**What you are asked to do:**
Search each line below for the word "بأنه" and list those that contain it.

Data extract section start

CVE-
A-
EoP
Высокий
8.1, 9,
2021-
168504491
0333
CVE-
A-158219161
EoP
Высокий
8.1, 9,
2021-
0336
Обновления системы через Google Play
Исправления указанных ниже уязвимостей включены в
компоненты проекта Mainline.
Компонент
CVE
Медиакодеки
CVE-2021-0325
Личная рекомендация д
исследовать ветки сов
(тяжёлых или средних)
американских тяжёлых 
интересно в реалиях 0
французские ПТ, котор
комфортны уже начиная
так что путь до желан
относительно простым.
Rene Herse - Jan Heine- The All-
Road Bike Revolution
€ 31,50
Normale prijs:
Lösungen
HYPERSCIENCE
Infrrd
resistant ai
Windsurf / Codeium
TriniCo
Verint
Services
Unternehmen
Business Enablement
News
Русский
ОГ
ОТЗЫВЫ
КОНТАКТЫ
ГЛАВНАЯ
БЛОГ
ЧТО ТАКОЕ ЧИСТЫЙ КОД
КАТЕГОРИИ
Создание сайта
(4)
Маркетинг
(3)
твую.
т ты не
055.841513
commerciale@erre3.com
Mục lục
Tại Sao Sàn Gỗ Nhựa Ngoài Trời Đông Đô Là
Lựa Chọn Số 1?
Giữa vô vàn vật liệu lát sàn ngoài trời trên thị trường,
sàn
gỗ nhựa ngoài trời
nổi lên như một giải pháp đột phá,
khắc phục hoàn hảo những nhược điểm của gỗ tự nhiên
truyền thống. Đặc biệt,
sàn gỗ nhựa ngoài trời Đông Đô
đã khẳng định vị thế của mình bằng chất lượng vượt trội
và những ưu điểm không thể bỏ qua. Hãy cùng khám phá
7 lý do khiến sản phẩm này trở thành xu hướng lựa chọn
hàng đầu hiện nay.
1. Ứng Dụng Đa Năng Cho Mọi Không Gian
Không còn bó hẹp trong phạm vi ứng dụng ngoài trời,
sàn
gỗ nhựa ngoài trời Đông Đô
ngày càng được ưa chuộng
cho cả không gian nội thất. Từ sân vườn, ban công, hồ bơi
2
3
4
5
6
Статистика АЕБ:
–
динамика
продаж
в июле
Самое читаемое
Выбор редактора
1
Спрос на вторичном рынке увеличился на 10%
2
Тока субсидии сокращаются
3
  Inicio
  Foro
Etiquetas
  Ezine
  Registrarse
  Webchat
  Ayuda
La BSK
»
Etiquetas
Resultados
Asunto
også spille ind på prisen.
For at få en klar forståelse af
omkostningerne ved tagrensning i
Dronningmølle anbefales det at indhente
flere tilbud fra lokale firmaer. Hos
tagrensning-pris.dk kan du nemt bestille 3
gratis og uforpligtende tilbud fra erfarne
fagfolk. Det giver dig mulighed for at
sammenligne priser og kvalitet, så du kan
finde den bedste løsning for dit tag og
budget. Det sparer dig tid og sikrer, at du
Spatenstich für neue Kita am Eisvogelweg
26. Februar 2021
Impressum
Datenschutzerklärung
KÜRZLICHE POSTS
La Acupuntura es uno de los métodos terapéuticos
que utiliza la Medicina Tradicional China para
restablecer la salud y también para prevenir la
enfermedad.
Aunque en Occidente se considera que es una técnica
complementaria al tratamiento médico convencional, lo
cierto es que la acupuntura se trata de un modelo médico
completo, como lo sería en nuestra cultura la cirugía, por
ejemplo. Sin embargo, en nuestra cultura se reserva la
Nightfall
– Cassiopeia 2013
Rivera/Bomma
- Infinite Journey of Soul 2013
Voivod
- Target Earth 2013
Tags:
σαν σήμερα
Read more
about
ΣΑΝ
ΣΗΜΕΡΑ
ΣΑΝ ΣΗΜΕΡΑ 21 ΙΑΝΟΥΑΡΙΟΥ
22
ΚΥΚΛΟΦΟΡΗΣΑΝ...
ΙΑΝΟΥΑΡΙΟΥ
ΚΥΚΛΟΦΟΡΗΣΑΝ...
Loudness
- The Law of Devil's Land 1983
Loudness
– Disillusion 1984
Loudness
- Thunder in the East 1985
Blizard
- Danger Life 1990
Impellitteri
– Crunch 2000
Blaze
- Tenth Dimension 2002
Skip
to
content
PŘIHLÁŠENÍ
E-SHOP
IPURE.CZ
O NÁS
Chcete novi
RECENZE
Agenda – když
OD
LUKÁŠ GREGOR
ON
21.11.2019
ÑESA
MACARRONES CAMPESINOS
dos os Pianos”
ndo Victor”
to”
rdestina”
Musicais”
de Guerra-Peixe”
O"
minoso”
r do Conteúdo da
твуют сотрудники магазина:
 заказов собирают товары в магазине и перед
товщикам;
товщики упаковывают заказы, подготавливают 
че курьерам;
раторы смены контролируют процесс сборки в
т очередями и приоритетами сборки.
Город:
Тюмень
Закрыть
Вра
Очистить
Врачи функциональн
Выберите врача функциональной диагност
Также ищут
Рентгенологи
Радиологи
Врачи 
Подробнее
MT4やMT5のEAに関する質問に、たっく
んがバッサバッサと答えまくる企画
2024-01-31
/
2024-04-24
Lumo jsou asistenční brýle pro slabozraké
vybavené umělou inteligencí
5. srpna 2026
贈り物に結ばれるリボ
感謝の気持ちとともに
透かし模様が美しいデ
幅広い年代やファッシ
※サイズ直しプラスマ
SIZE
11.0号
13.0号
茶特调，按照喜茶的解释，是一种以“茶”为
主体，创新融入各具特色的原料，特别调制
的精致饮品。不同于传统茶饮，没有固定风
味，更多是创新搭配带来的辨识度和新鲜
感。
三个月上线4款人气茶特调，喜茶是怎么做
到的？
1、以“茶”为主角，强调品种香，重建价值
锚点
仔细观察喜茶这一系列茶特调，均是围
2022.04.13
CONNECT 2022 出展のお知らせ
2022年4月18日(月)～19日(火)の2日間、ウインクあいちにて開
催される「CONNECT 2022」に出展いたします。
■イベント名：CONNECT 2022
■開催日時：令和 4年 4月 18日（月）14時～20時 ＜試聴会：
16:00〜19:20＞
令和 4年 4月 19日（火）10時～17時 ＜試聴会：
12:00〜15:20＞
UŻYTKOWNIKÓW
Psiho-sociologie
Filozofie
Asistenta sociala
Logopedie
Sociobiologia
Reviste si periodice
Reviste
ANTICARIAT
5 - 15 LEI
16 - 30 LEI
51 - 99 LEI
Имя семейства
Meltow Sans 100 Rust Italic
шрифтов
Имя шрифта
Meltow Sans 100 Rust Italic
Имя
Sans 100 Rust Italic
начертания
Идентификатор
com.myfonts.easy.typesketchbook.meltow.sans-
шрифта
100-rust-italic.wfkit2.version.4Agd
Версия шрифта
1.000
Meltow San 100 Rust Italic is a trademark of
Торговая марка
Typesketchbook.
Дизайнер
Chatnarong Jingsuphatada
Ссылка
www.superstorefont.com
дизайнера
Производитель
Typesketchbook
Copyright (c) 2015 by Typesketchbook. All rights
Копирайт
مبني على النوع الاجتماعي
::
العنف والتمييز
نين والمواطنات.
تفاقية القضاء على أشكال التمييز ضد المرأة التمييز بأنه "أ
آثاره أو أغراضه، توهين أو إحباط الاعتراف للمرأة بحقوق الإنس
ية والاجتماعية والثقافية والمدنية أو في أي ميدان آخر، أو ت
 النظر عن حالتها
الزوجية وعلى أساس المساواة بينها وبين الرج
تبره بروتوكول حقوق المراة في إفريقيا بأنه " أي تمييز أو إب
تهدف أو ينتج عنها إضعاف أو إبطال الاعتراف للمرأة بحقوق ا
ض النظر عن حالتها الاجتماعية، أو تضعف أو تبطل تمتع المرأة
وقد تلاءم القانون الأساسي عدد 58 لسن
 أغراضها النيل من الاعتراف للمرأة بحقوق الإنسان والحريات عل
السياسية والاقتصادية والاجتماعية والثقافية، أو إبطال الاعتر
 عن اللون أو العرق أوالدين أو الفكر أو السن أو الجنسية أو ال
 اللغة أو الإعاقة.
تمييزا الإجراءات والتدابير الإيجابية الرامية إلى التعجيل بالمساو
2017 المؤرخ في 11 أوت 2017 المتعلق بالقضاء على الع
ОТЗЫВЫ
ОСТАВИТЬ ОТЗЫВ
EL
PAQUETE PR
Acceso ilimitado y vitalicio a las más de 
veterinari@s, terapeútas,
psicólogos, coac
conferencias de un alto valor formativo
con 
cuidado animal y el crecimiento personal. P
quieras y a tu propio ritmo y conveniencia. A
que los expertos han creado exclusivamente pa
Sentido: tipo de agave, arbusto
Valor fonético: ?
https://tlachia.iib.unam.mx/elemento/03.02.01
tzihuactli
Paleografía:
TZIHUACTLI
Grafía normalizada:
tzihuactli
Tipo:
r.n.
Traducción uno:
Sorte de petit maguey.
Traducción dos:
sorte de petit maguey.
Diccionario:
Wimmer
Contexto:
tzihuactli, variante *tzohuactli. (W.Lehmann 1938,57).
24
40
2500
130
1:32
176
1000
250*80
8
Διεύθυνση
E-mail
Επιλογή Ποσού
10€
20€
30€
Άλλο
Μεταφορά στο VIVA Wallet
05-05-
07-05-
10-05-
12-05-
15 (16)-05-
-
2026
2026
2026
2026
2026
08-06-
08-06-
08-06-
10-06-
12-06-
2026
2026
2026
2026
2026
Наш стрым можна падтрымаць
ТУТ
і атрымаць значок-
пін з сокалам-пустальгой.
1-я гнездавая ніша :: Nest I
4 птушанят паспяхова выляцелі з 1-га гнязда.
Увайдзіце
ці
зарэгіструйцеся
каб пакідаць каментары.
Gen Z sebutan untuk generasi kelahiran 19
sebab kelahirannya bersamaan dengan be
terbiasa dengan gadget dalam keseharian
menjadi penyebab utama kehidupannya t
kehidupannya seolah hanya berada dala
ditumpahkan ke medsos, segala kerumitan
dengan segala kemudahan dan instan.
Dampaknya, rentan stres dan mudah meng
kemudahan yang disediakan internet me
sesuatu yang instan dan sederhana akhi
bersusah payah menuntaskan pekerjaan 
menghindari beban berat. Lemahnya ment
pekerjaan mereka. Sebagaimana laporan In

Data extract section end

**Answer for the task:**
تفاقية القضاء على أشكال التمييز ضد المرأة التمييز بأنه "أ
تبره بروتوكول حقوق المراة في إفريقيا بأنه " أي تمييز أو إب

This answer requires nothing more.